CLIs are weaker at streaming and bi-directional communication. A CLI call is request-response. If you need server-sent events, WebSocket streams, or long-lived connections, you'll want an SDK or MCP server that can hold a connection open.
Distribution has friction. MCP servers can theoretically live behind a URL. CLIs need a binary per platform, updates, and PATH management. For the Apideck CLI, we ship a static Go binary that runs everywhere without dependencies, but it's still a binary you need to install.
The honest framing: MCP, code execution, and CLIs are complementary tools. The mistake is treating MCP as the universal answer when, for many integration patterns, a CLI does the job with two orders of magnitude less context overhead.
If you're building developer tools in 2026, AI agents are becoming a primary consumer of your API surface. Not the only consumer (human developers still matter), but a rapidly growing one.
A few things are worth considering:
Your OpenAPI spec is too big for a context window. If you have 50+ endpoints, converting your spec to MCP tools will burn the budget of most agent interactions. Think about what a minimal entry point looks like.

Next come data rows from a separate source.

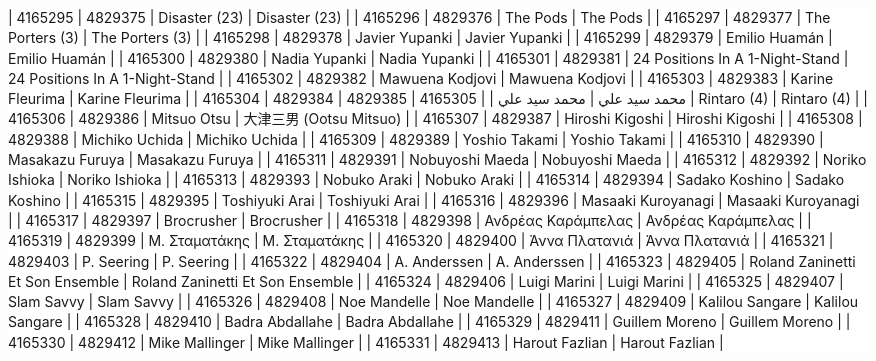 | 4165295 | 4829375 | Disaster (23) | Disaster (23) |
| 4165296 | 4829376 | The Pods | The Pods |
| 4165297 | 4829377 | The Porters (3) | The Porters (3) |
| 4165298 | 4829378 | Javier Yupanki | Javier Yupanki |
| 4165299 | 4829379 | Emilio Huamán | Emilio Huamán |
| 4165300 | 4829380 | Nadia Yupanki | Nadia Yupanki |
| 4165301 | 4829381 | 24 Positions In A 1-Night-Stand | 24 Positions In A 1-Night-Stand |
| 4165302 | 4829382 | Mawuena Kodjovi | Mawuena Kodjovi |
| 4165303 | 4829383 | Karine Fleurima | Karine Fleurima |
| 4165304 | 4829384 | محمد سيد علي | محمد سيد علي |
| 4165305 | 4829385 | Rintaro (4) | Rintaro (4) |
| 4165306 | 4829386 | Mitsuo Otsu | 大津三男 (Ootsu Mitsuo) |
| 4165307 | 4829387 | Hiroshi Kigoshi | Hiroshi Kigoshi |
| 4165308 | 4829388 | Michiko Uchida | Michiko Uchida |
| 4165309 | 4829389 | Yoshio Takami | Yoshio Takami |
| 4165310 | 4829390 | Masakazu Furuya | Masakazu Furuya |
| 4165311 | 4829391 | Nobuyoshi Maeda | Nobuyoshi Maeda |
| 4165312 | 4829392 | Noriko Ishioka | Noriko Ishioka |
| 4165313 | 4829393 | Nobuko Araki | Nobuko Araki |
| 4165314 | 4829394 | Sadako Koshino | Sadako Koshino |
| 4165315 | 4829395 | Toshiyuki Arai | Toshiyuki Arai |
| 4165316 | 4829396 | Masaaki Kuroyanagi | Masaaki Kuroyanagi |
| 4165317 | 4829397 | Brocrusher | Brocrusher |
| 4165318 | 4829398 | Ανδρέας Καράμπελας | Ανδρέας Καράμπελας |
| 4165319 | 4829399 | Μ. Σταματάκης | Μ. Σταματάκης |
| 4165320 | 4829400 | Άννα Πλατανιά | Άννα Πλατανιά |
| 4165321 | 4829403 | P. Seering | P. Seering |
| 4165322 | 4829404 | A. Anderssen | A. Anderssen |
| 4165323 | 4829405 | Roland Zaninetti Et Son Ensemble | Roland Zaninetti Et Son Ensemble |
| 4165324 | 4829406 | Luigi Marini | Luigi Marini |
| 4165325 | 4829407 | Slam Savvy | Slam Savvy |
| 4165326 | 4829408 | Noe Mandelle | Noe Mandelle |
| 4165327 | 4829409 | Kalilou Sangare | Kalilou Sangare |
| 4165328 | 4829410 | Badra Abdallahe | Badra Abdallahe |
| 4165329 | 4829411 | Guillem Moreno | Guillem Moreno |
| 4165330 | 4829412 | Mike Mallinger | Mike Mallinger |
| 4165331 | 4829413 | Harout Fazlian | Harout Fazlian |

Progressive disclosure isn't just a UX pattern anymore. It's a token optimization strategy. Give agents a way to discover capabilities incrementally instead of dumping everything upfront.
Structural safety is non-negotiable. Prompt-based guardrails are the security equivalent of honor system parking. Build permission models into your tools, not your prompts. Classify operations by risk level and enforce that classification in code.
Ship machine-friendly output formats. JSON by default in non-interactive contexts. Stable exit codes. Deterministic output. These are documented principles for agentic CLI design, and they matter because your next power user might not have hands.